C’est cette discipline qu’Al-Wakīl exige véritablement, et elle est plus ardue que les deux postures de facilité avec lesquelles on pourrait la confondre. Ce n’est pas l’inaction calculée de celui qui déguise sa propre passivité en piété, refusant de faire le moindre pas vers la porte sous prétexte qu’« Allah pourvoira de toute façon ». Rien dans l’exemple de Yaʿqūb, ni dans celui de l’oiseau, ne vient étayer cette lecture ; tous deux se sont mis en mouvement. Et ce n’est pas non plus l’erreur inverse — s’agripper au résultat comme si le plan lui-même avait jamais été assez solide pour le garantir, en oubliant que le jugement n’appartient qu’à Allah, même après avoir choisi la bonne porte.
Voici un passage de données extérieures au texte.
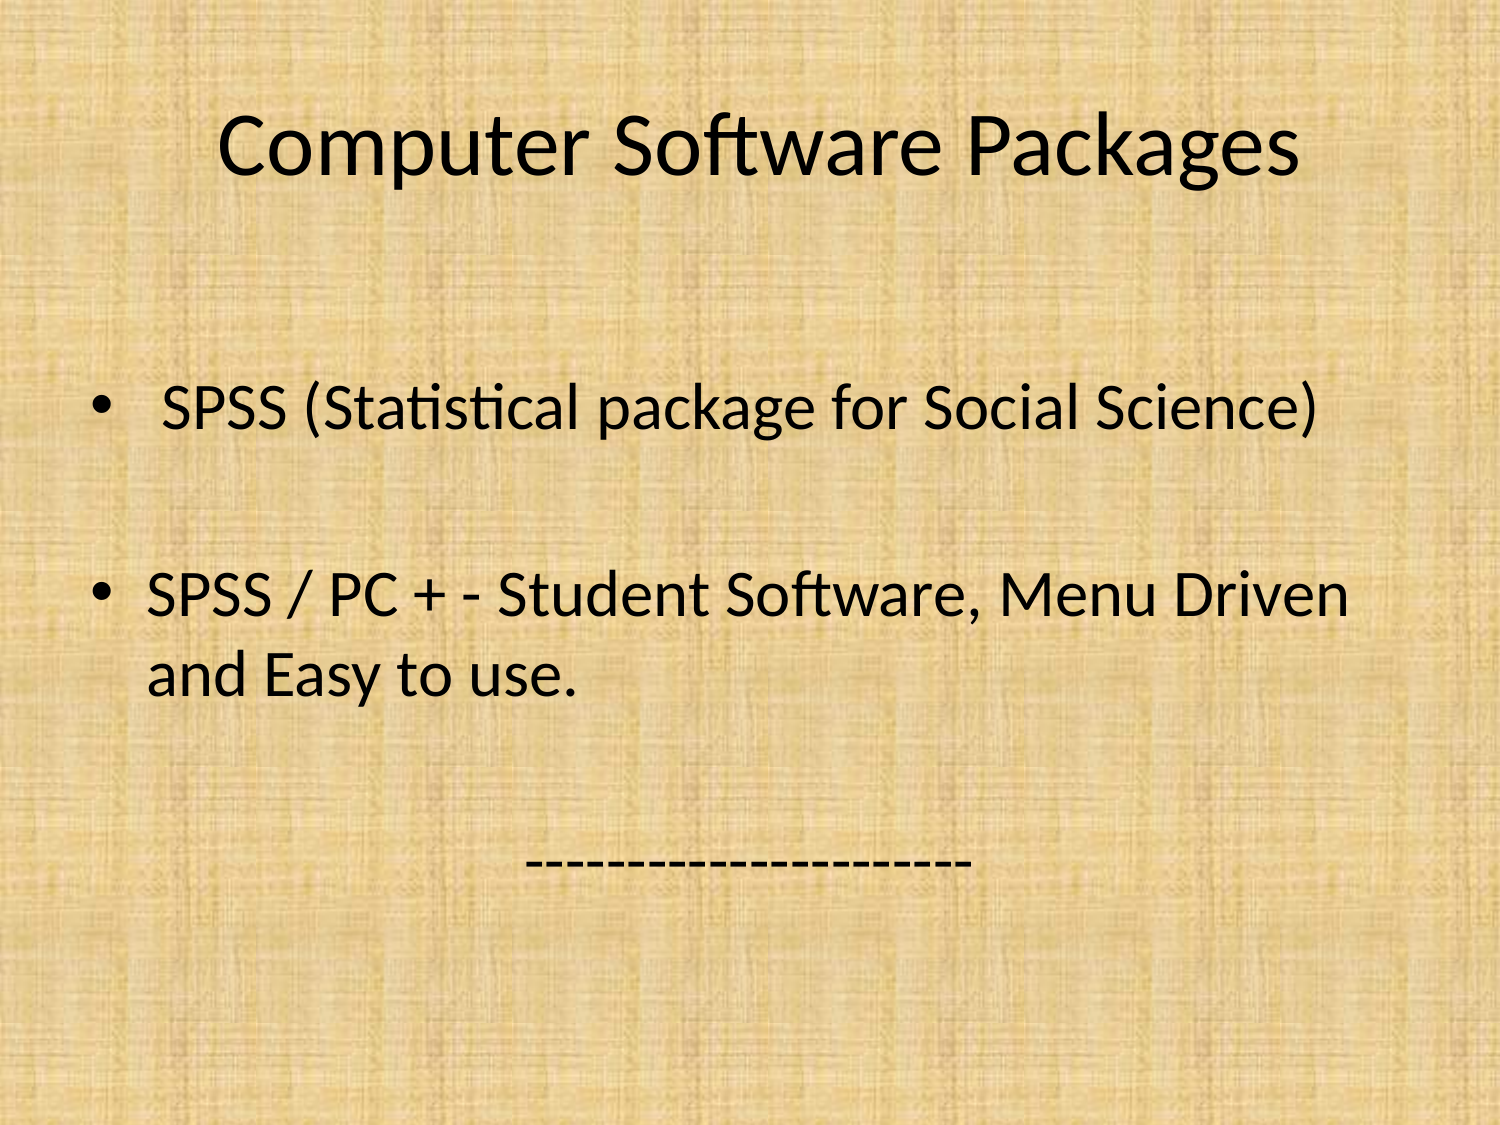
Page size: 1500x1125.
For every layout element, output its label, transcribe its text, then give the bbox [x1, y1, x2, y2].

Al-Wakīl se situe précisément entre les deux, exigeant la part finie, à l’échelle humaine — la marche, le vol, l’avancée — et demandant que le reste, cette part qu’il n’a jamais appartenu au serviteur d’achever, Lui soit remis plutôt que d’être secrètement conservé.
L’oiseau qui refuse de quitter le nid, attendant qu’Al-Wakīl lui livre son repas sans qu’il n’ait à bouger, n’a pas compris le nom en lequel il croit placer sa confiance. Il a simplement choisi de mourir de faim avec un vocabulaire plus pieux. L’oiseau qui s’envole — le ventre vide, incertain de ce que la soirée lui réserve, mais s’en remettant tout de même à Dieu — est celui que le Prophète a véritablement décrit.